What she’d learned in biology and chemistry classes at Bisbee High School had been good enough to enable her to pass advanced-placement exams on both those subjects, but passing tests didn’t necessarily give you the same kind of foundation as that to be gained by doing actual classwork. At NAU organic chemistry was designed to function as a first sort, separating promising students from unpromising ones and sending the latter into degree programs less demanding than those called for in, say, premed or prevet programs. And that’s what Jenny wanted do more than anything else in life—she wanted to become a veterinarian.
So she’d spent the whole semester struggling with the classwork. When finals came around, she’d needed to burn the midnight oil, last night being a case in point. She had long since adjusted to the fact that her roommate was a night owl who seemed to stay up until all hours every single night. Earplugs and a sleeping mask helped with that most of the time. It was also annoying that Beth was pretty close to brilliant and had spent her whole first semester breezing through classes without so much as cracking a book.

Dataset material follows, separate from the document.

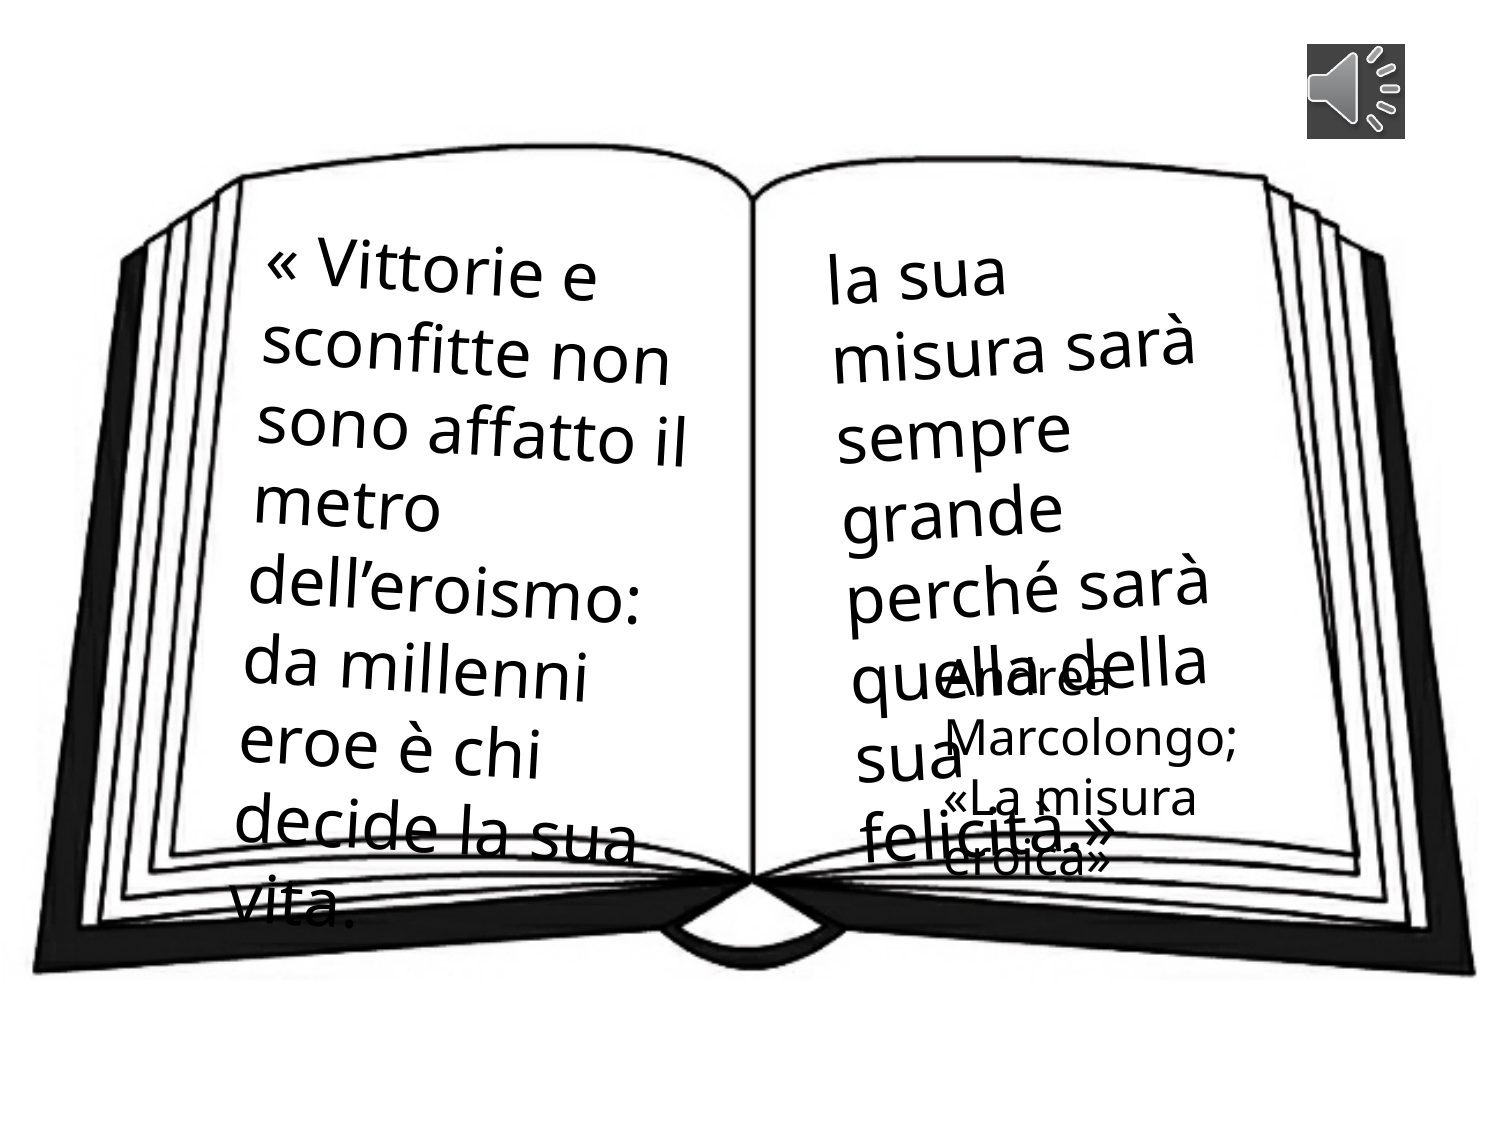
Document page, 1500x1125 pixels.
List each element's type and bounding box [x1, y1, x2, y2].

When Jenny had finally called it quits the previous night and was ready to go to bed just before one o’clock in the morning, Beth had been in the bathroom. Jenny hadn’t been paying that much attention. She didn’t know how long Beth had been there. Wanting to respect her roommate’s privacy, she’d waited ten minutes. Finally, desperately needing to get some sleep, she knocked on the door.
“I need to go to bed.”
“Just a minute,” Beth had said.
The shower hadn’t been on before, but it came on then. Five minutes later a wet-haired Beth had finally emerged, tying the belt on her robe.
“Sorry,” she added. “I was taking a shower.”
Which turned out to be a lie. The vented fan in the bathroom was a joke. When somebody took a hot shower, the place steamed up like crazy. Jenny entered the room to find there wasn’t a trace of steam in the air or even on the mirror. If Beth had really been taking a shower, it would have been a cold one, and no one in his or her right mind would take a cold shower in the middle of the night in mid-December.